(Stored items)
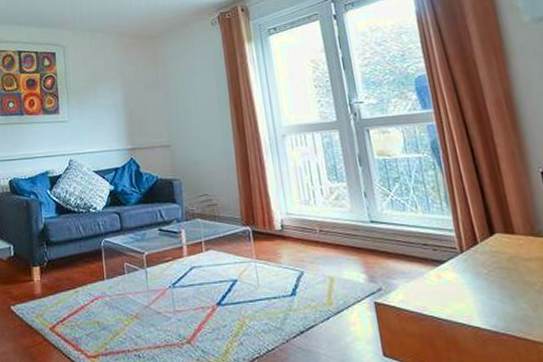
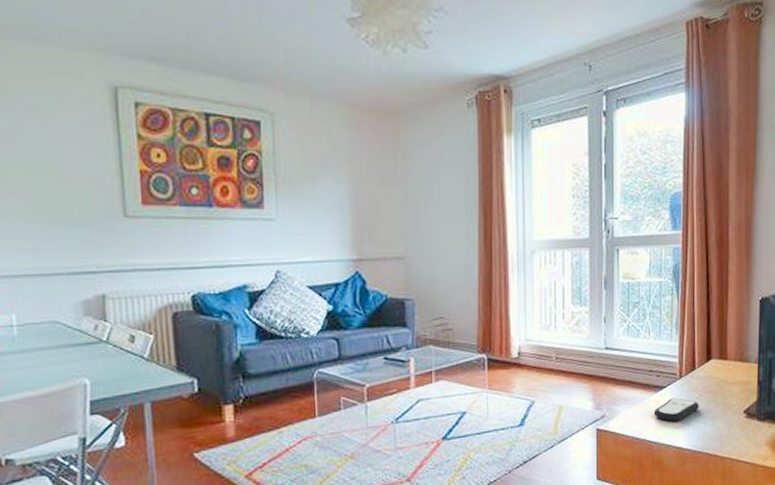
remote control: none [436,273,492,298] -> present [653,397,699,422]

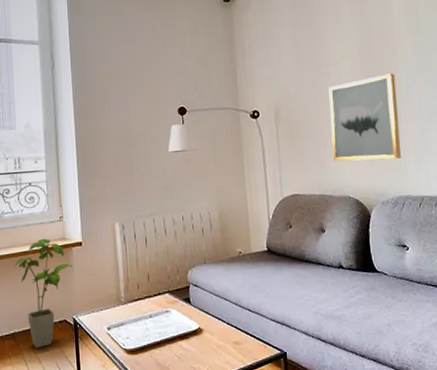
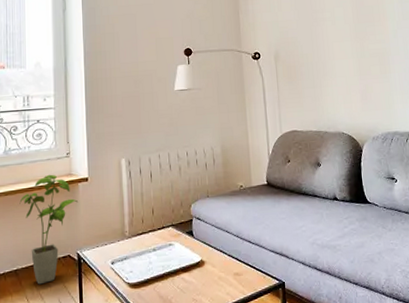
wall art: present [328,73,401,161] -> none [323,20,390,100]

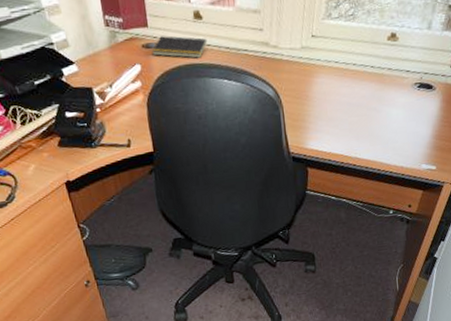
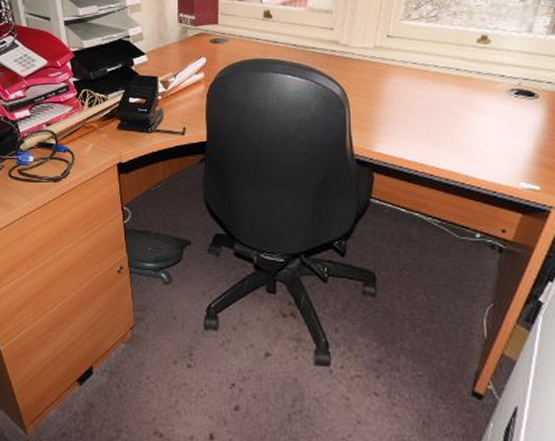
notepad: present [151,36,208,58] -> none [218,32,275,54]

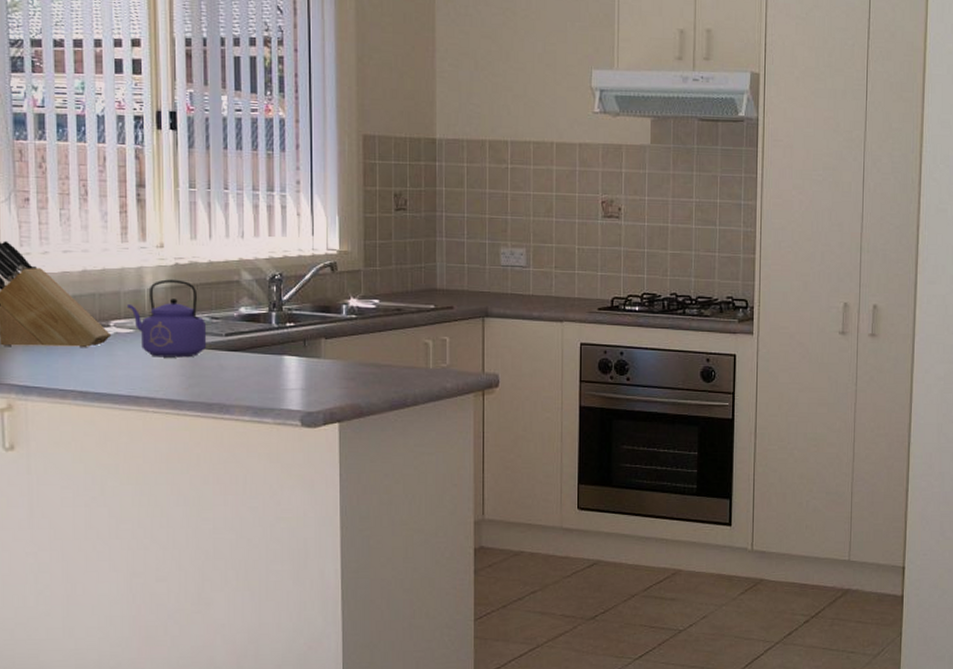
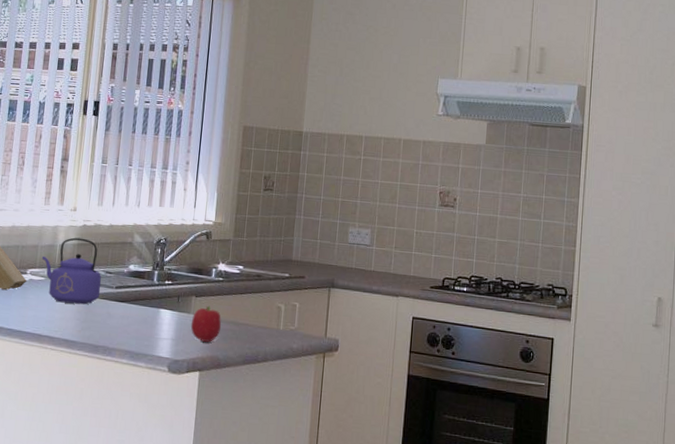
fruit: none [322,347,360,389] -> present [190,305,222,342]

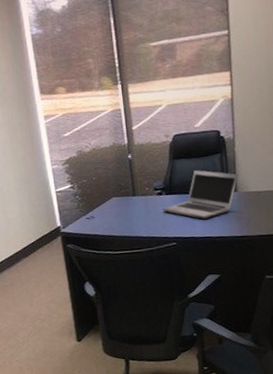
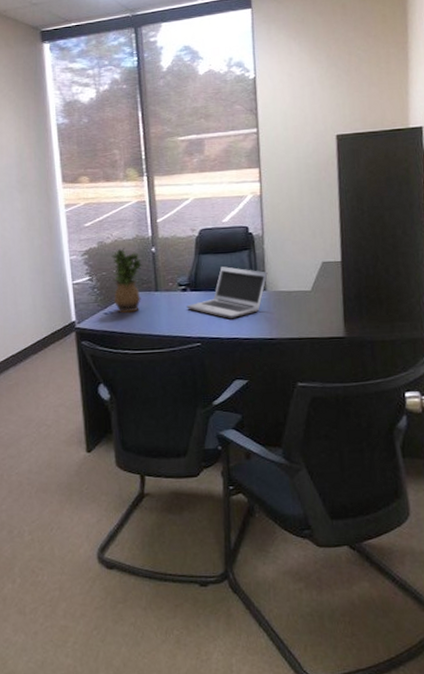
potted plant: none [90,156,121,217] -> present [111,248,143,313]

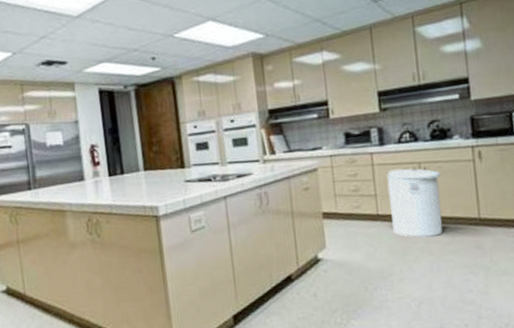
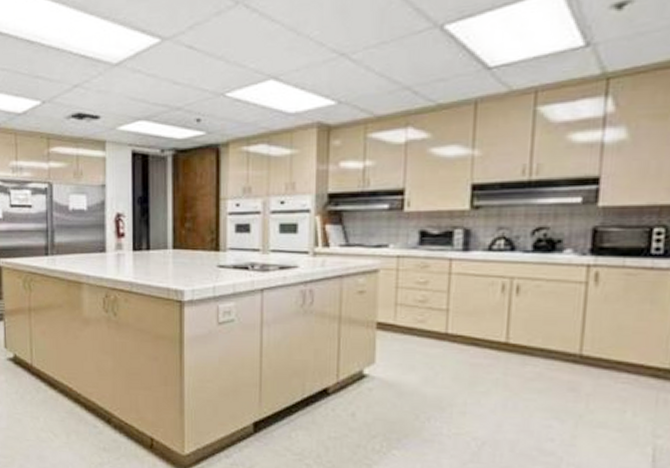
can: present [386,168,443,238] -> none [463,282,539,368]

• Exercise: Give back all entries exactly. No pictures belong in the copy.

• Answer to this task:
remote control: none [436,273,492,298] -> present [653,397,699,422]

wall art: present [328,73,401,161] -> none [323,20,390,100]

notepad: present [151,36,208,58] -> none [218,32,275,54]

fruit: none [322,347,360,389] -> present [190,305,222,342]

potted plant: none [90,156,121,217] -> present [111,248,143,313]

can: present [386,168,443,238] -> none [463,282,539,368]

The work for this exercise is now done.